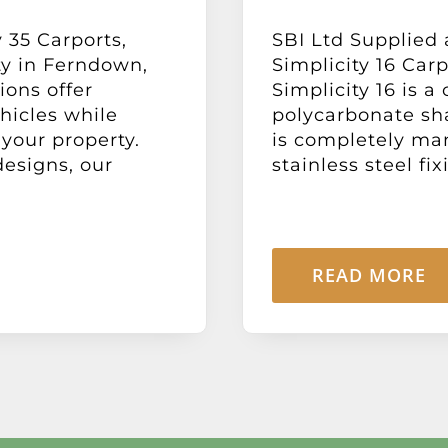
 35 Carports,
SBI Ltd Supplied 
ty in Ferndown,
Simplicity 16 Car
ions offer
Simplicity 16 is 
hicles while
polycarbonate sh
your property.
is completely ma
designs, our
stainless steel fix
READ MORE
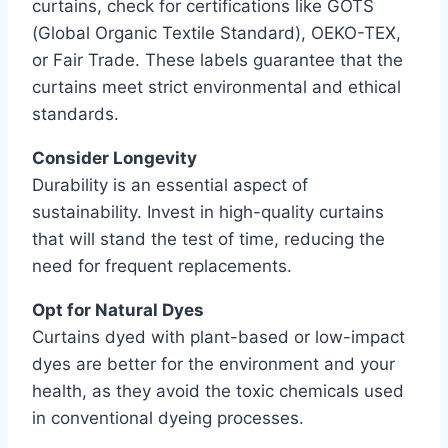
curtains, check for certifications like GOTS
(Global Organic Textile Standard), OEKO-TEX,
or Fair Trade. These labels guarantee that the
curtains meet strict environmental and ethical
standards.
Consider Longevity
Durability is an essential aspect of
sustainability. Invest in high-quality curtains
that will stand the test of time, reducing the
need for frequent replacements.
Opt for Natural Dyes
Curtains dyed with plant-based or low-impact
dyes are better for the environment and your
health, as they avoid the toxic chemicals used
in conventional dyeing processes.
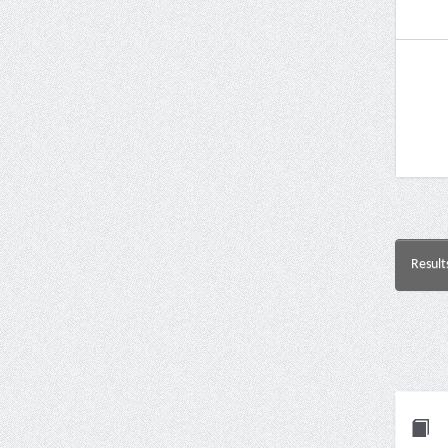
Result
..........
### Task to complete
A word-for-word reprint of the listing above is needed, minus the pictures.

### Exercise result
 35 Carports,
SBI Ltd Supplied 
ty in Ferndown,
Simplicity 16 Car
ions offer
Simplicity 16 is 
hicles while
polycarbonate sh
your property.
is completely ma
designs, our
stainless steel fix
READ MORE
curtains, check for certifications like GOTS
(Global Organic Textile Standard), OEKO-TEX,
or Fair Trade. These labels guarantee that the
curtains meet strict environmental and ethical
standards.
Consider Longevity
Durability is an essential aspect of
sustainability. Invest in high-quality curtains
that will stand the test of time, reducing the
need for frequent replacements.
Opt for Natural Dyes
Curtains dyed with plant-based or low-impact
dyes are better for the environment and your
health, as they avoid the toxic chemicals used
in conventional dyeing processes.
Result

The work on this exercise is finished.